Recorded data:
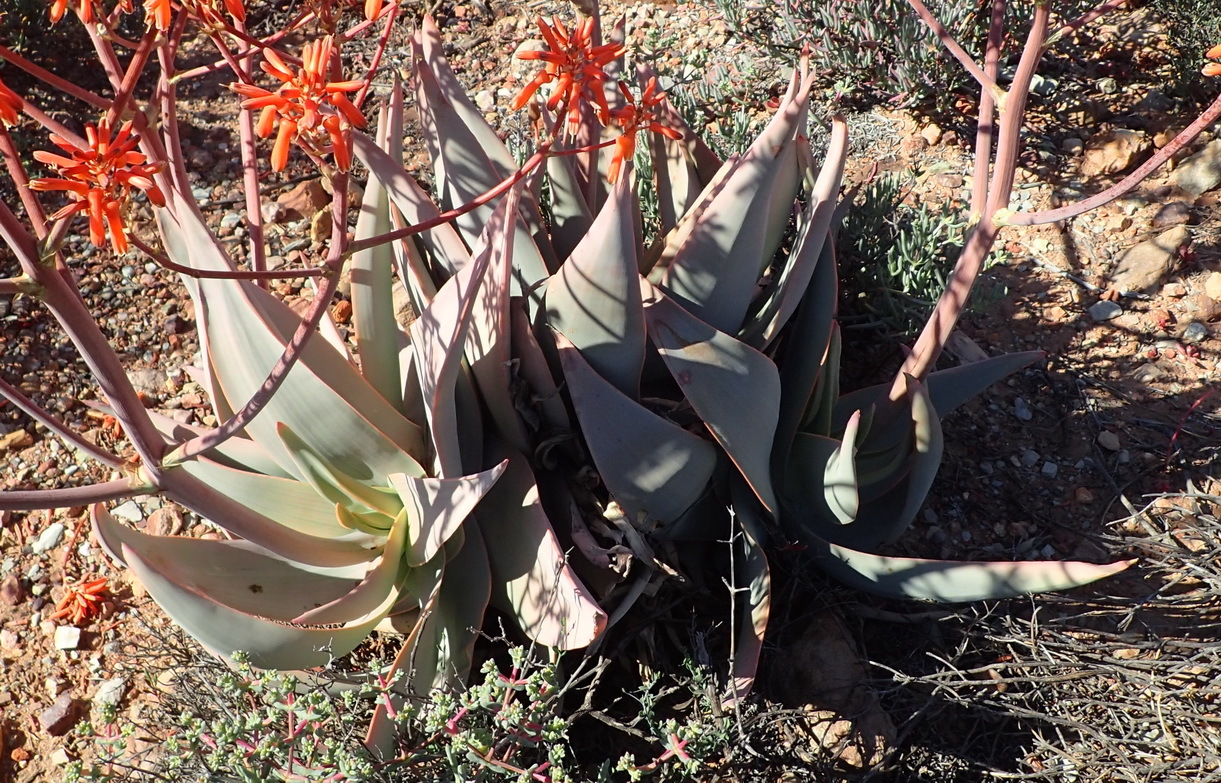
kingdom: Plantae
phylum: Tracheophyta
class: Liliopsida
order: Asparagales
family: Asphodelaceae
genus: Aloe
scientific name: Aloe striata
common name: Coral aloe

Set exercise: Could you write out every line of the listing above word for word, leaving the picture out of your answer?

Answer below:
kingdom: Plantae
phylum: Tracheophyta
class: Liliopsida
order: Asparagales
family: Asphodelaceae
genus: Aloe
scientific name: Aloe striata
common name: Coral aloe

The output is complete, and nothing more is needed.